> Aufgaben
1. Geben Sie den Absatz des Textauszugs, der mit „Ungarn: Schloss Pfaffenberg“ beginnt, in Listenform wieder. Die Orte und Gebäude sollen dabei erhalten bleiben.
2. Führen Sie den Textauszug über Krummhübel vor 65 Jahren nach seinem letzten Satz mit einigen Sätzen weiter.

> Textauszug
══════════
Veröffentlicht in der "Schlesischen Bergwacht", April 2009.
Eingereicht von Herrn Karl-Heinz Drescher

Krummhübel vor 65 Jahren

von Karl-Heinz Drescher, Leipzig

– Fortsetzung –

Folgende Quartiere waren für die Unterbringung vorgesehen:

      1. Heiliger Stuhl: Schloss und Pension Parkschlösschen Arnsdorf,




      2. Schloss Arnsdorf
        Ausgewählt für das Diplomatische Corps Heiliger Stuhl.

      3. Japan: Schloss Matzdorf, Bachmannbaude, Kurhaus und Kurheim Bad Schwarzbach,
      4. Türkei: Schloss Eichenhof, Schloss Warmbrunn, sowie Haus Boreck und Villa Ruprecht in Warmbrunn,




      5. Schloss Warmbrunn
        Vorgesehen für das Diplomatische Corps Türkei.

      6. Spanien: Haus "Bergfrieden", "Roland" und "Rübezahl", sowie Villa Pintsch in Bad Flinsberg,
      7. Italien: Schloss Schildau, Schloss Wartenberg und Hotel Sanssouci in Brückenberg,
      8. Afghanistan: Hotel "Rübezahl" in Brückenberg,




      9. Hotel "Rübezahl" in Brückenberg
        Vorgesehen für das Diplomatische Corps Afghanistan.

      10. Ungarn: Schloss Pfaffenberg in Steinseiffen und Hotel "Waldschloss", Haus Ermel und Haus "Bergschatz" in Brückenberg,




      11. Hotel "Waldschloss" in Brückenberg
        Vorgesehen für das Diplomatische Corps Ungarn.

      12. Schweden: Haus Tannenrausch, Hubertus und Stirnberg in Brückenberg,




      13. Landhaus am Stirnberg in Brückenberg
        Ausgewählt für das Diplomatische Corps Schweden.
══════════
> Extrahierte Daten
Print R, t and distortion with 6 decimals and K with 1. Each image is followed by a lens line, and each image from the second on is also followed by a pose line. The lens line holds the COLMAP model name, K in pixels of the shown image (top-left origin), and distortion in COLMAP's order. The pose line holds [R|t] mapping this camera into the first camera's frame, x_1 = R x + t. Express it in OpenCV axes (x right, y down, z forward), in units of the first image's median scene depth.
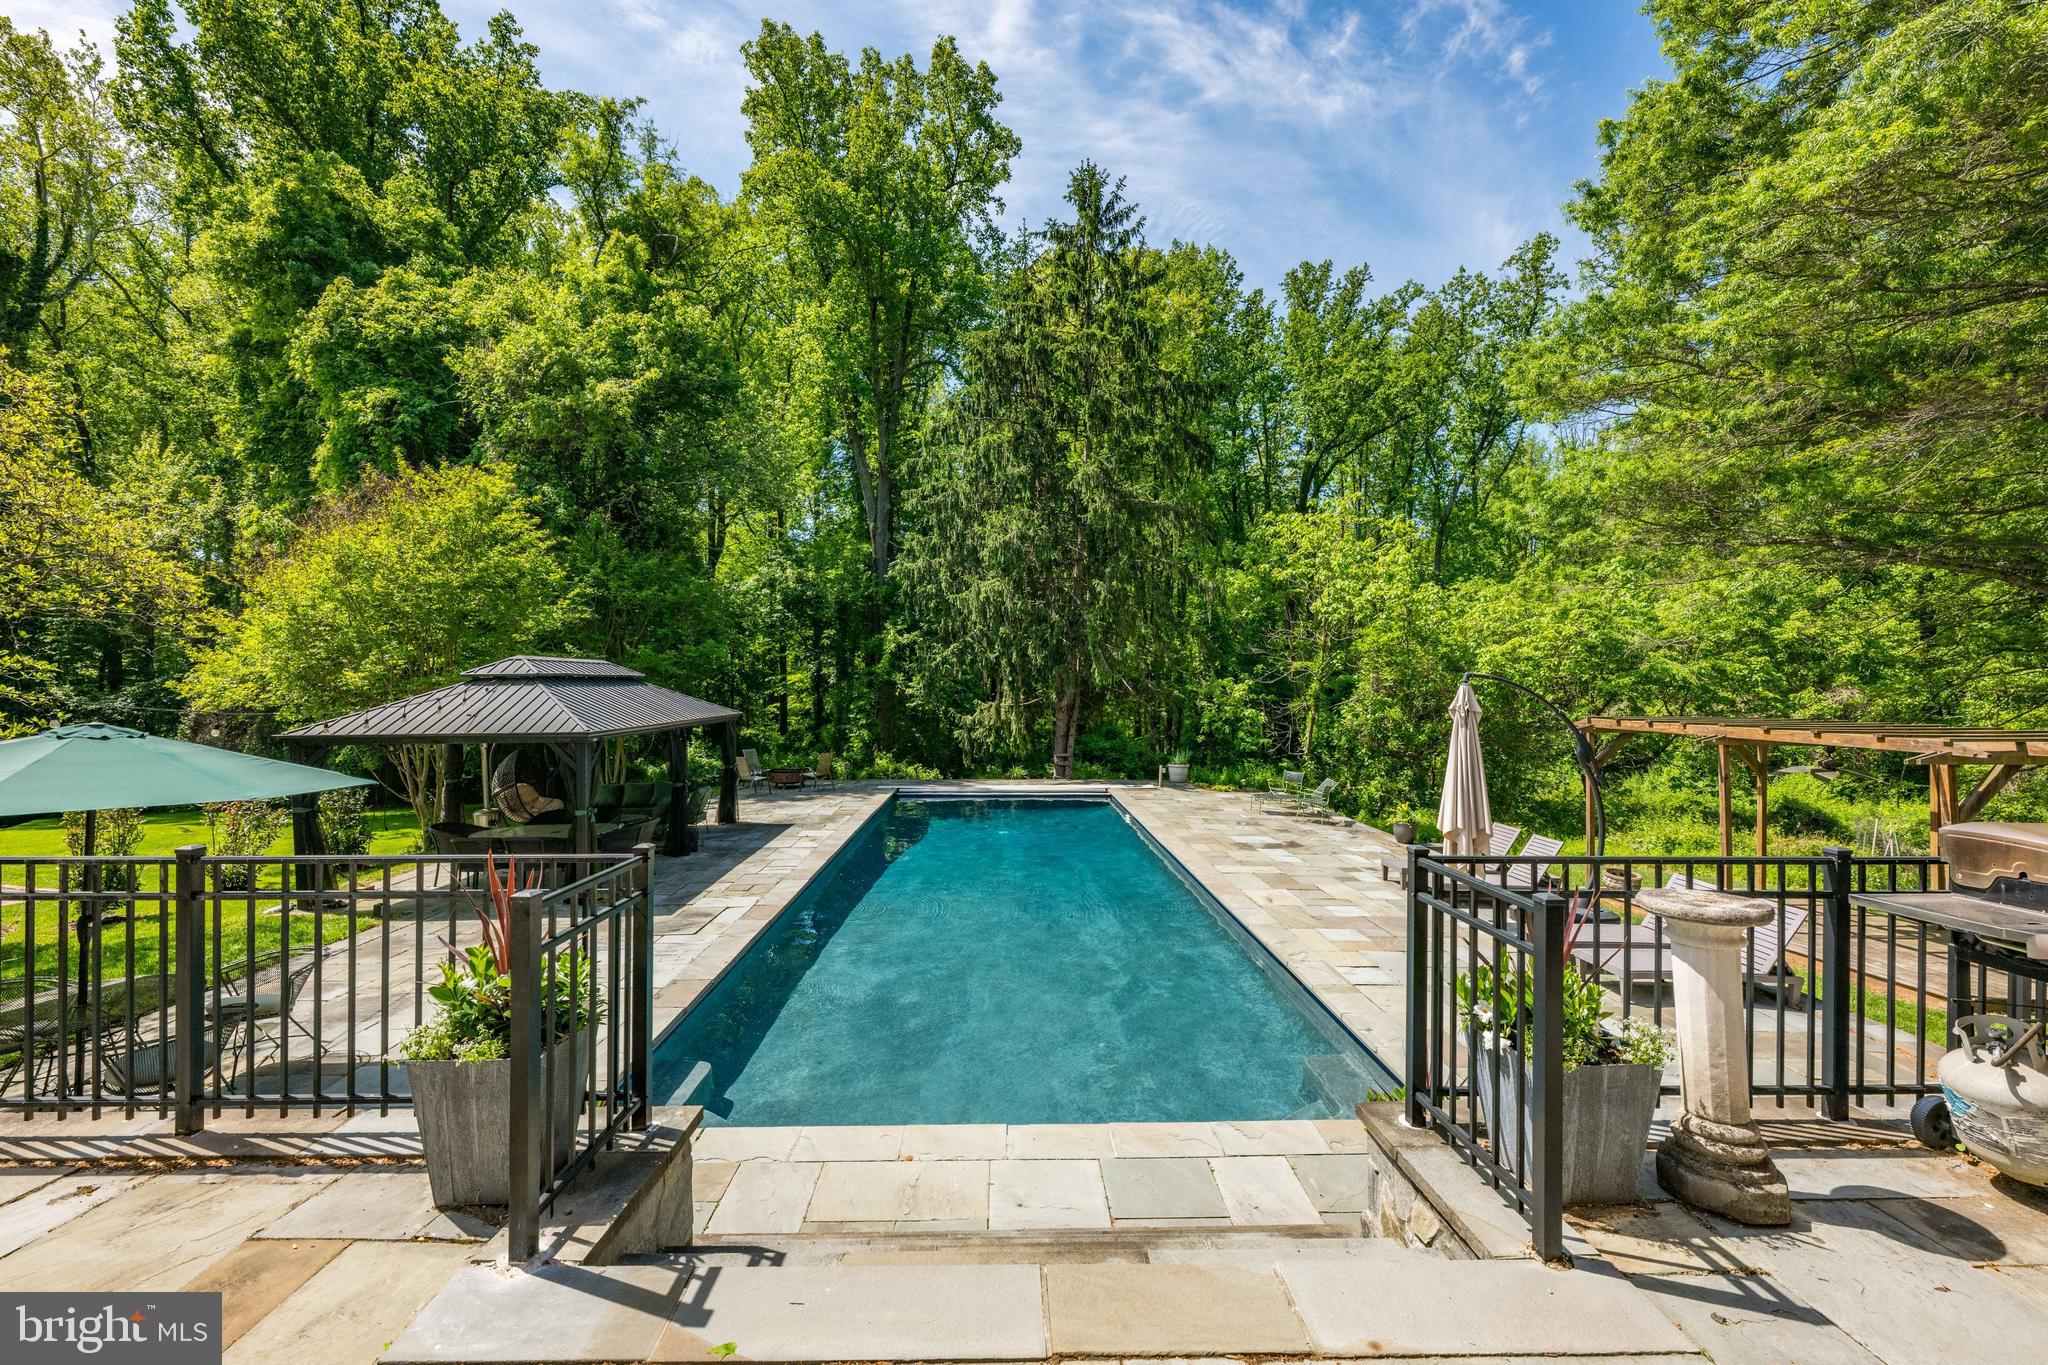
lens RADIAL K [[813.0, 0, 1016.9], [0, 813.0, 685.1], [0, 0, 1]] dist [-0.000938, 0.000334]
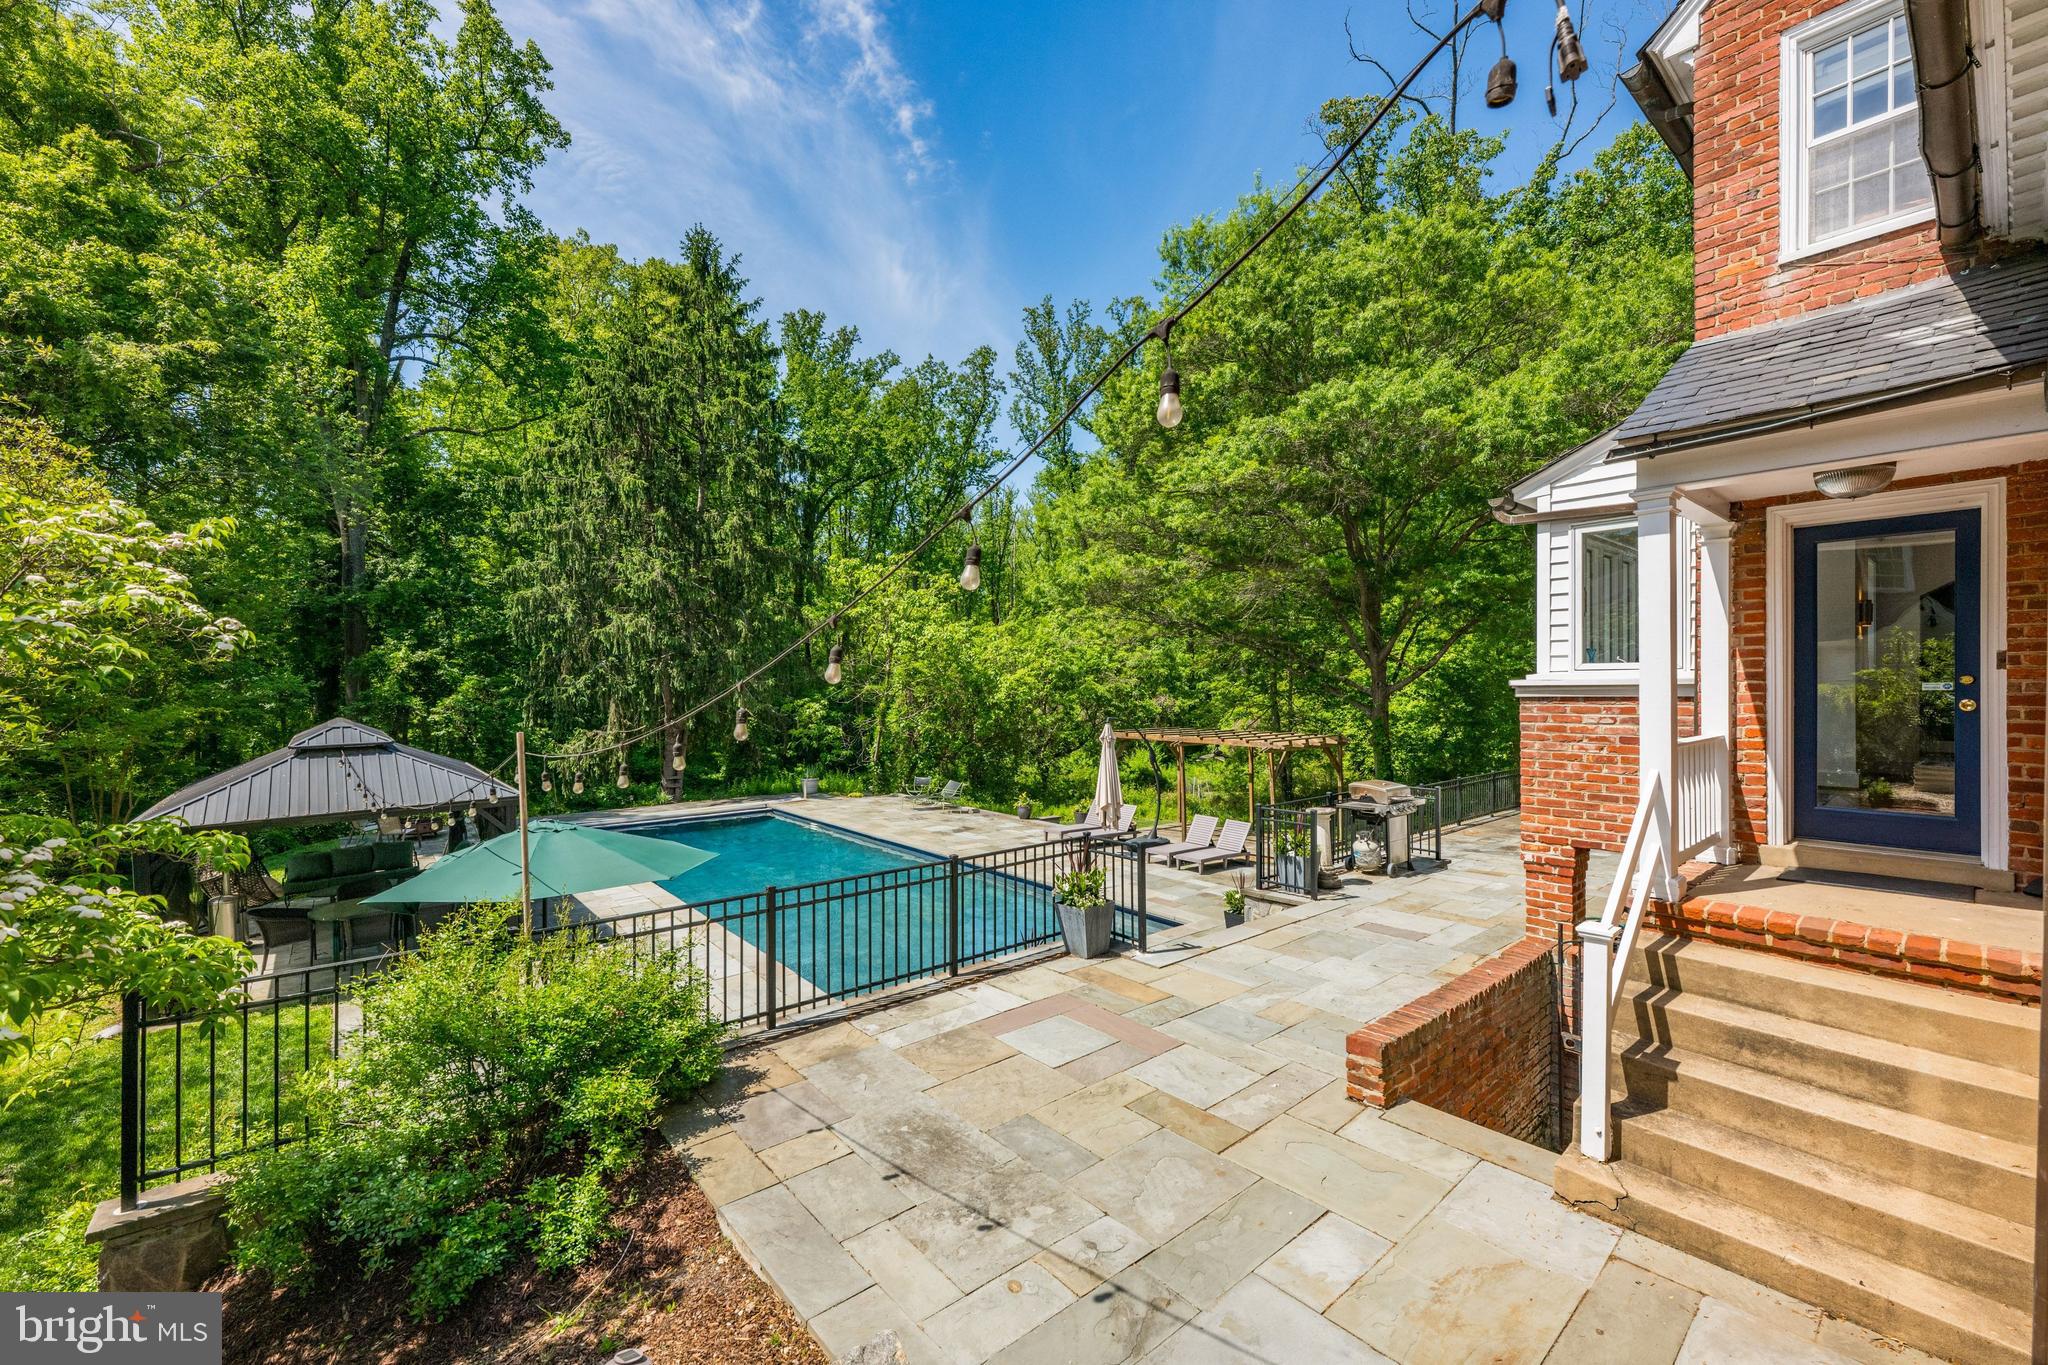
lens RADIAL K [[813.0, 0, 1022.3], [0, 813.0, 687.4], [0, 0, 1]] dist [-0.000938, 0.000334]
pose [[0.784132, -0.011218, 0.620492, -0.269204], [0.009935, 0.999935, 0.005522, -0.035525], [-0.620514, 0.001835, 0.784193, -0.115219]]
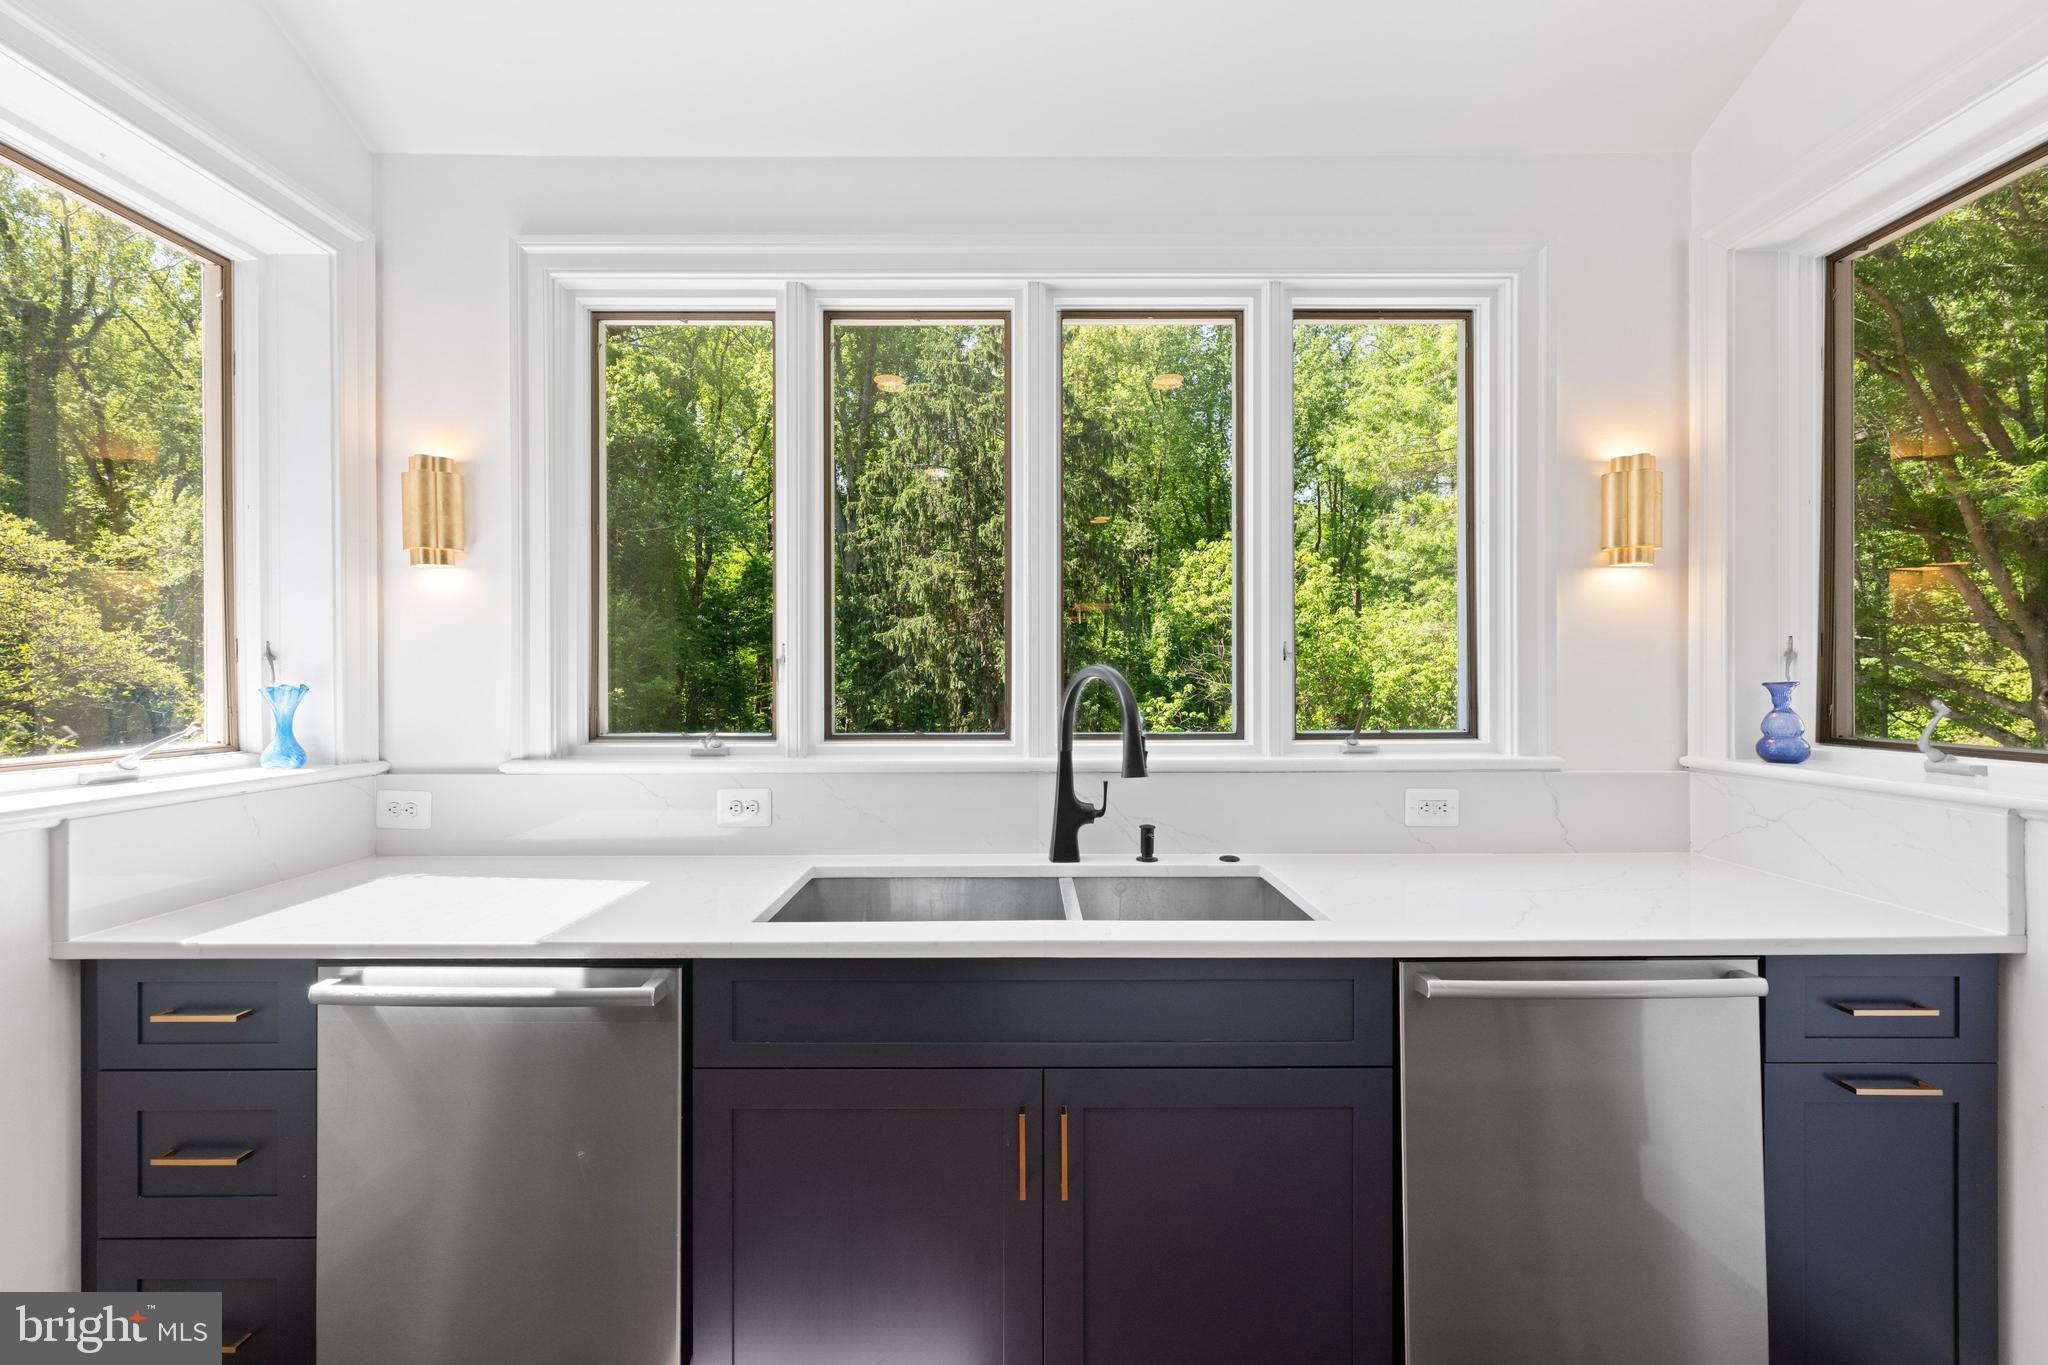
lens RADIAL K [[813.0, 0, 1017.0], [0, 813.0, 678.1], [0, 0, 1]] dist [-0.000938, 0.000334]
pose [[0.999848, -0.006730, -0.016073, 0.114323], [0.006745, 0.999977, 0.000895, -0.045570], [0.016067, -0.001003, 0.999870, -0.089967]]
══════════
> Erwartete Lösungen
1.
Unterbringung für Ungarn:
- in Steinseiffen: Schloss Pfaffenberg
- in Brückenberg: Hotel „Waldschloss“, Haus Ermel und Haus „Bergschatz“

2.
      14. Schweiz: Haus Küster, Bergpracht und Anna Maria in Schreiberhau,
      15. Mandschuko (von Japan errichtetes Kaiserreich in der Mandschurei): Haus am Südhang, "Goldene Aussicht und Haus am Buchenberg in Schreiberhau,
      16. Thailand: Hotel "Schweizerhaus" in Brückenberg,




      17. Hotel "Schweizerhaus" in Brückenberg
        Vorgesehen für das Diplomatische Corps Thailand.

      18. Slowakei: Sternenhaus und Hotel "Bad Brückenberg" in Brückenberg,




      19. Hotel "Bad Brückenberg"
        Vorgesehen für das Diplomatische Corps Slowakei.
      1. Finnland: Villa Eschenberger, Predigersteinbaude und Hainbergshöhe in Seidorf,




      2. Berghotel "Hainbergshöh" in Seidorf
        Vorgesehen für das Diplomatische Corps Finnland.

      3. Portugal: Schloss Hühnlich in Logau,
      4. Dänemark: Hotel Marthashöhe in Hain,
      5. Bulgarien: Villa Erna in Brückenberg und Haus Brandenburg in Krummhübel,




      6. Haus Brandenburg
        Vorgesehen für das Diplomatische Corps Bulgarien.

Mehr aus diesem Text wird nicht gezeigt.